Robot Completes First Autonomous Gallbladder Surgery on Lifelike Model

Robot Completes First Autonomous Gallbladder Surgery on Lifelike Model
Source: Midjourney - generated by AI (Not a photo of the robot featured in this brief)
  • A Johns Hopkins robot successfully carried out a full gallbladder removal without human control.
  • It learned the procedure by watching annotated surgical videos and responded to voice cues in real time.

A surgical robot from Johns Hopkins University has performed a realistic gallbladder removal entirely on its own. Known as the Surgical Robot Transformer-Hierarchy (SRT-H), the system operated on a lifelike model, handling real-world challenges and adapting on the fly, without needing direct human input.

The robot was trained using video footage of surgeons performing the same procedure on pig cadavers, with captions describing each step.

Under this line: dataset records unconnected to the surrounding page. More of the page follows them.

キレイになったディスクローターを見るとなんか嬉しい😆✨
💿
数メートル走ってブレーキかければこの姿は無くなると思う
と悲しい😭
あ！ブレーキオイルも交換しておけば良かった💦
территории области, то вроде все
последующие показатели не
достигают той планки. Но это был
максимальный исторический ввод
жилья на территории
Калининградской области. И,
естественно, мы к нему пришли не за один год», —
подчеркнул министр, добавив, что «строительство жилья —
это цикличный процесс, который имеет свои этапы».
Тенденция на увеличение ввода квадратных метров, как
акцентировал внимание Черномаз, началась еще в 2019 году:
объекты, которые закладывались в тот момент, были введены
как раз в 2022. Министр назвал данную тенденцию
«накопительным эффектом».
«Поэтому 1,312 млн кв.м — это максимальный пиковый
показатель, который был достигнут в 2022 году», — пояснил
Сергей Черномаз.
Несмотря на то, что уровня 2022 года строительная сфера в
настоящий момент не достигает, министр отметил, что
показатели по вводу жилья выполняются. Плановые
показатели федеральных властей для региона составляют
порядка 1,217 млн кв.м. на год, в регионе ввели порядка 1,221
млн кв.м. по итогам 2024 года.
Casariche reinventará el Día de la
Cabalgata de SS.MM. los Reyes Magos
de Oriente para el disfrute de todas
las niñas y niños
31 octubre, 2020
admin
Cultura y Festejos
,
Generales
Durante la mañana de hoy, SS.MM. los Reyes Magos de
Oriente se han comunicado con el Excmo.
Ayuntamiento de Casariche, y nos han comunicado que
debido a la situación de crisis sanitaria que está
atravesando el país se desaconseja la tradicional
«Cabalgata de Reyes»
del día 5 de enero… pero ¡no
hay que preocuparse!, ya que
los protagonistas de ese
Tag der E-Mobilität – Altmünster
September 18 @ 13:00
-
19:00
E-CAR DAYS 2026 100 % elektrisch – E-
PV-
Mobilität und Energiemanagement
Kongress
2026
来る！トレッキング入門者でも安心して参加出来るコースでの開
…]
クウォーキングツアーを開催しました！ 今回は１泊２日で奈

After watching these examples, it completed all 17 tasks involved in the surgery with perfect accuracy. During the operation, it also responded to spoken instructions like a trainee working under a mentor’s guidance.

The findings are published in Science Robotics. Johns Hopkins researchers describe the work as a shift from robots executing set tasks to systems capable of performing full procedures with real-time adaptability. They report that the robot completed the gallbladder surgery accurately, even when faced with anatomical variation, altered conditions, and unexpected scenarios.


🌀 Tom’s Take:

Spatial computing is rapidly reshaping the operating room. Recent breakthroughs in robotics, AI, and XR have already enabled surgeons to perform procedures remotely and access medical data hands-free. Now, new research from Johns Hopkins University takes the next leap, showcasing a robot performing an entire surgical procedure autonomously.